O desempenho mecânico e a durabilidade do concreto são aspectos essenciais para a segurança e longevidade das estruturas utilizadas na engenharia. Diante do aumento de manifestações patológicas e da necessidade de métodos mais precisos de monitoramento, este trabalho investiga a aplicação integrada da análise modal experimental e de técnicas de aprendizado de máquina para avaliar a resistência mecânica, identificar defeitos e comparar o comportamento dinâmico entre concreto convencional e bioconcreto com adição de endocarpo de macaúba (Acrocomia aculeata). Foram realizados ensaios de excitação impulsiva em corpos de prova de diferentes classes de resistência, registrando-se as funções de resposta em frequência (FRF) nas duas posições usuais de instrumentação para extração das frequências naturais e do coeficiente de amortecimento.
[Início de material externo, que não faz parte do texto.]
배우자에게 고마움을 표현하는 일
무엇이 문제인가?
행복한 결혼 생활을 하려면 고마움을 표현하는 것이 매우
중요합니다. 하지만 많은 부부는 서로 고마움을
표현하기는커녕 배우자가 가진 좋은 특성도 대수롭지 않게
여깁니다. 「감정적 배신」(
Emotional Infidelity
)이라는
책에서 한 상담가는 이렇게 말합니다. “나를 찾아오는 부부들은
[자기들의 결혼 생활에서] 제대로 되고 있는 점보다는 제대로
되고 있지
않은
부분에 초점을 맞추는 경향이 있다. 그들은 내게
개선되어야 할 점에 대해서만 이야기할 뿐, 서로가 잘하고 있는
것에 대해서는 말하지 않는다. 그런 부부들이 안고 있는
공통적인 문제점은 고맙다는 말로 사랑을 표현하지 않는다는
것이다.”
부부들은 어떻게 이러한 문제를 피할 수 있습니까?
Os dados dinâmicos foram empregados em modelos supervisionados de aprendizado de máquina, especialmente Redes Neurais Artificiais e Random Forest, para prever a resistência à compressão e classificar a severidade de defeitos. Os resultados demonstraram que propriedades dinâmicas, sobretudo as frequências naturais e o amortecimento, são sensíveis às variações microestruturais decorrentes tanto da perda de integridade quanto das mudanças composicionais do concreto. Os modelos de aprendizado de máquina apresentaram desempenho satisfatórios na previsão da resistência e na classificação da integridade, destacando-se o uso das FRF como preditores não destrutivos eficientes. A comparação entre concreto convencional e bioconcreto revelou diferenças dinâmicas sistemáticas, indicando que a substituição parcial do agregado graúdo pelo endocarpo de macaúba influencia a rigidez dinâmica sem comprometer o comportamento estrutural dentro dos limites estudados. Assim, este trabalho contribui para o avanço das técnicas de avaliação não destrutiva, demonstra a viabilidade do uso de modelos computacionais em conjunto com a análise modal e propõe uma base metodológica para futuras aplicações em monitoramento da integridade estrutural e no desenvolvimento de materiais alternativos de menor impacto ambiental.